There seems nothing parallel in the case of the Turkmen asmalyk to this division of labor between men and women in the creation of the designs in Chilkat dancing blankets. We conclude that the social rules that produce the designs on the Chilkat blanket are distinctive from those that govern those on the Turkmen asmalyk.
As I worked with this salon essay it seemed to me that despite their similar shape and size, that the Chilkat dancing blanket and the Turkmen asmalyk turn out to be quite disparate textiles, that developed at a great distance from one another and whose similarities are largely the result of chance. That there is no very obvious evidence suggesting that they might be related. More, since both weft twining and pile weaving are not greatly restrictive methods, it does not seem that the similarities are at all the driven by technical factors.
But as I was writing this salon essay, I chanced into an internet conversation with Michael Craycraft, who cautioned me not to assume that these shapes came to be as they are entirely without being related. He pointed out that the folks who settled in Alaska, came long ago from Asia and may have come from a part of it not far from that in which the Turkmen originated. I looked about a bit to see what the migration patterns seemed to be and found some web sites that suggest what research says about the possibilities here. http://www.clovisandbeyond.org/articles1.html; http://land.sfo.ru/eng/7_6.htm; http://www.ucalgary.ca/applied_history/tutor/firstnations/theories.html; http://www.fsc.edu/socsci/savant/BERINGIA/BERPPR.HTM; http://www.akgenweb.org/.
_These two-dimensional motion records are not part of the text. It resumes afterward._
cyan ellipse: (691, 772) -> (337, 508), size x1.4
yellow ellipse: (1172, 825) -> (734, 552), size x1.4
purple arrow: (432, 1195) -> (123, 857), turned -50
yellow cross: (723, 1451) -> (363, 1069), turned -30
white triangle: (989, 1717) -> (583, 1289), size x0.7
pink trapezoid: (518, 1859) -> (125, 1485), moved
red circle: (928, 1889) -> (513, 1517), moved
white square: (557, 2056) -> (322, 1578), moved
You can see that Michael’s suggestion has some support.
And, of course, we should remember that life is not neat. Often just when you think that you’ve figured something out, and have rightly concluded that the Chilkat dancing blankets are entirely disparate from Turkmen asmalyks, and despite the established fact that auction catalogs often get things wrong, you find yourself leafing through something and come onto an image like this.
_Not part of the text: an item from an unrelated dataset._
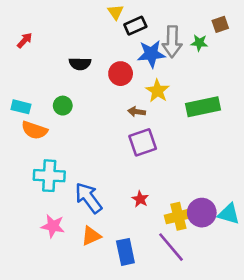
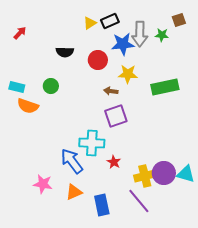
yellow triangle: (116, 12) -> (90, 23), moved, turned 32
yellow star: (157, 91) -> (128, 74), turned -30
cyan cross: (49, 176) -> (92, 143), moved

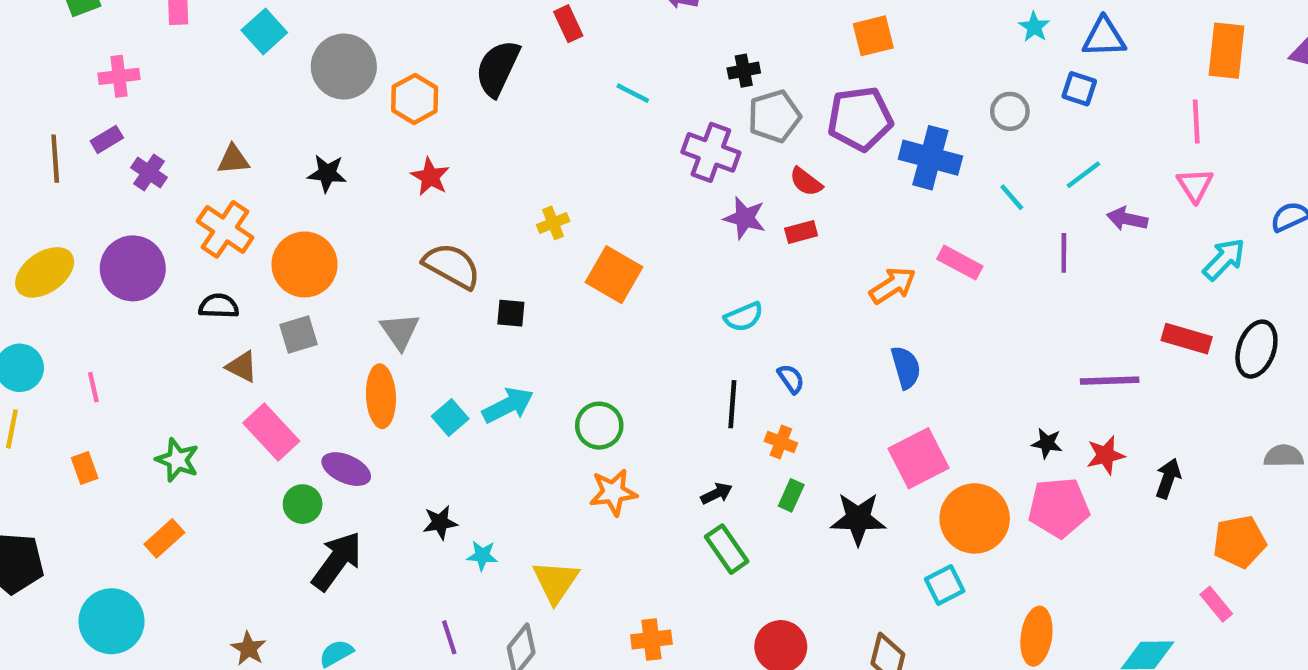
You now know a great deal more than you may have recently about the Chilkat dancing blanket and how it compares with the Turkmen asmalyk. You may, in fact, now know more than you actually wanted to about this subject. But it seemed an interesting comparison to me when I first encountered it and it has been interesting to explore a bit more in this salon essay.
OK, what might we talk about in this salon discussion? I would not bar anything that seemed relevant to this comparison or to thoughts about either of these textiles, but here are some possibilities.
It may be that others will have additional things to say about the Chilkat dancing blanket or about related textiles (vests and leggings were also made). For example, what impact do we think, if any, the indication that the wool in Chilkat blankets is from dead goats, has on our usual evaluation that rugs made with the wool of dead sheep are beneath consideration?
It may also be that there are interesting and useful things to say about weft twining, a very ancient technique used worldwide.
Or some may want to talk a bit about the Turkmen asmalyk. We have talked about some aspects of it back in Salon 37: Turkmen Pentagonal Weavings. by Steve Price.
There may be things that are triggered by this salon essay or its subject that I cannot anticipate. Regardless, I invite your most vigorous contributions to this salon discussion.